In 1964, Buck created a new organization, the Pearl S. Buck Foundation, to serve the needs of children in Asia. A thriving organization to this day, the Foundation ranks among Bucks' most important legacies.
"More than anybody else through 1950... Pearl Buck defined Asia for American readers and many European readers."
-Peter Conn, Philadelphia Inquirer, June 26, 1992
Pearl Sydenstricker lived in China until she was seventeen years old. Immersed in Asian culture, Pearl delighted most of all in the folktales her nurse told her. Raised in this bicultural environment, Pearl Buck was capable of comprehending and appreciating both Chinese and American culture.
Buck's most important literary portrait of China was The Good Earth, for which she received the Pulitzer Prize in 1932. Together with Fighting Angel and The Exile (biographies of Buck's father and mother), she was awarded the Nobel Prize in literature in 1938 "for rich and genuine epic portrayals of Chinese peasant life, and for masterpieces of biography."

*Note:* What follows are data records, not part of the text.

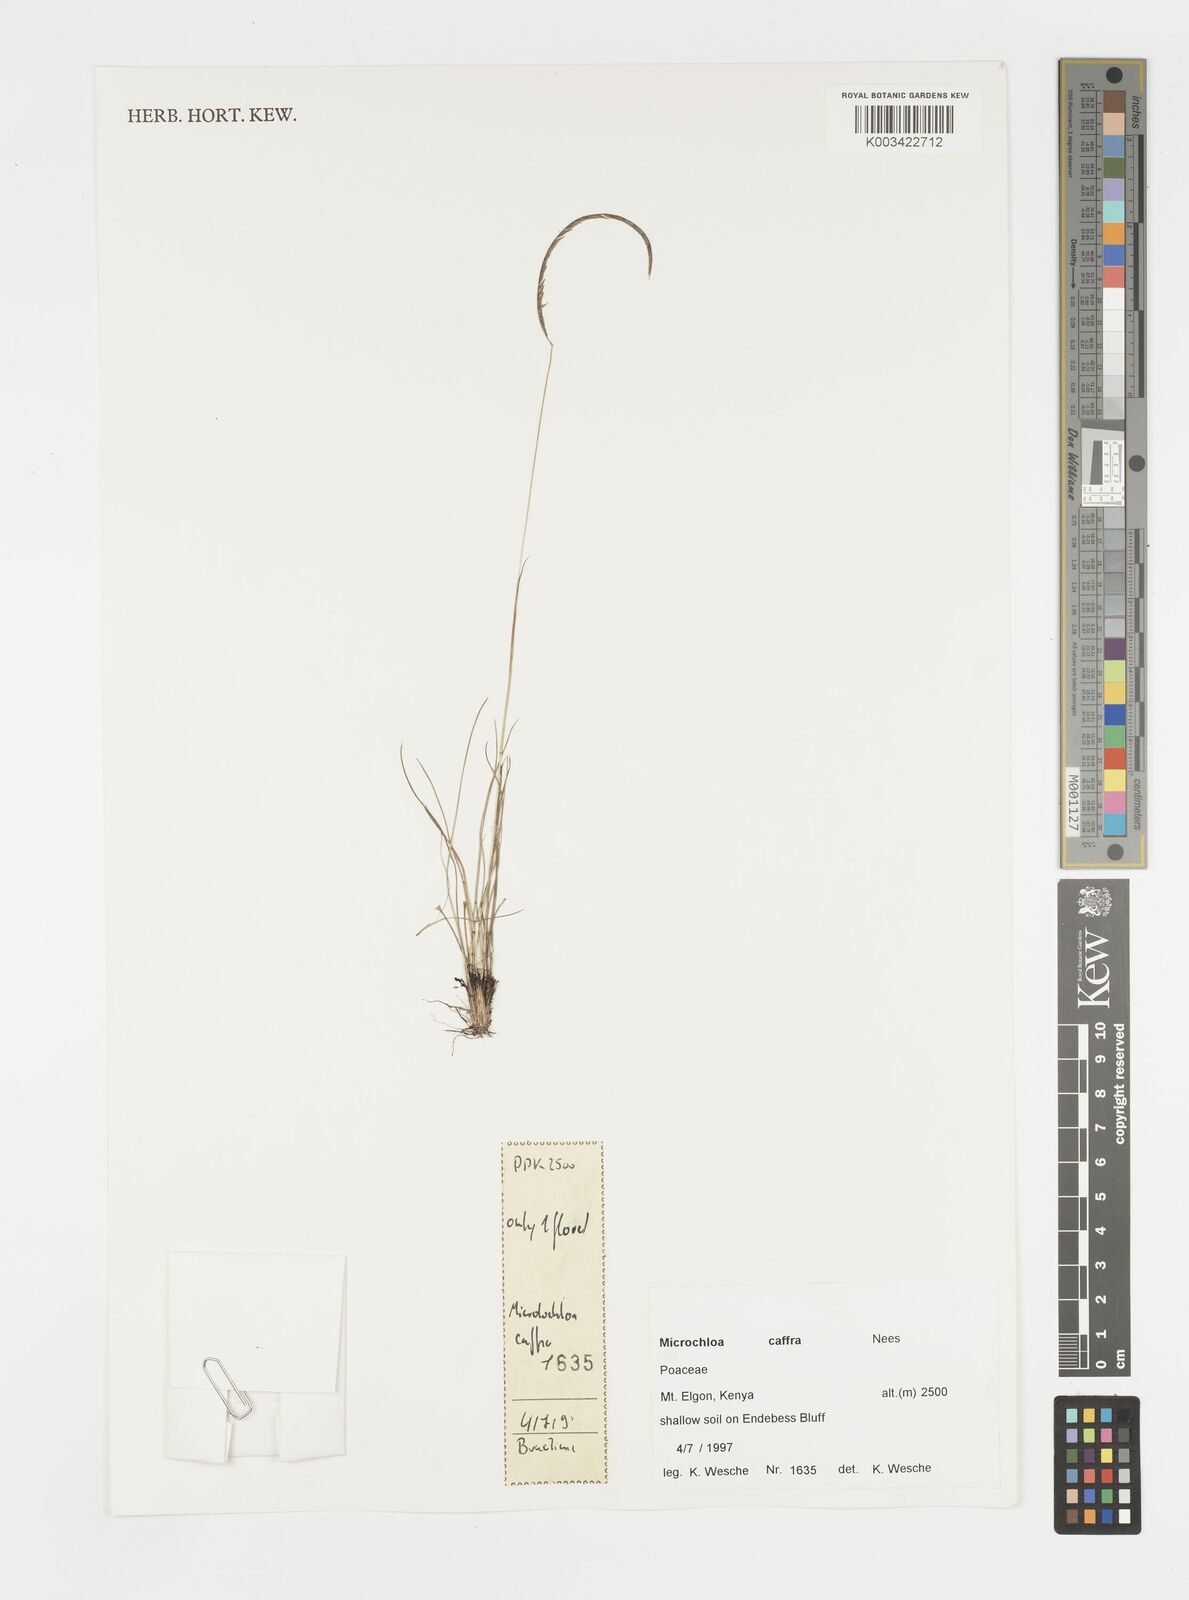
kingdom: Plantae
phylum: Tracheophyta
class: Liliopsida
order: Poales
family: Poaceae
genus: Microchloa
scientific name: Microchloa caffra
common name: Pincushion grass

Through her diverse writings, which included fiction, folklore, biography, and children's tales, Buck offered a vividly descriptive and realistic portrait of life in Asia. Her work often concerns China's strain in changing from a traditional to a modern society and the socioeconomic hardships endured by Chinese peasants. Neglected for several decades, Buck's work appears to be undergoing a long overdue revival.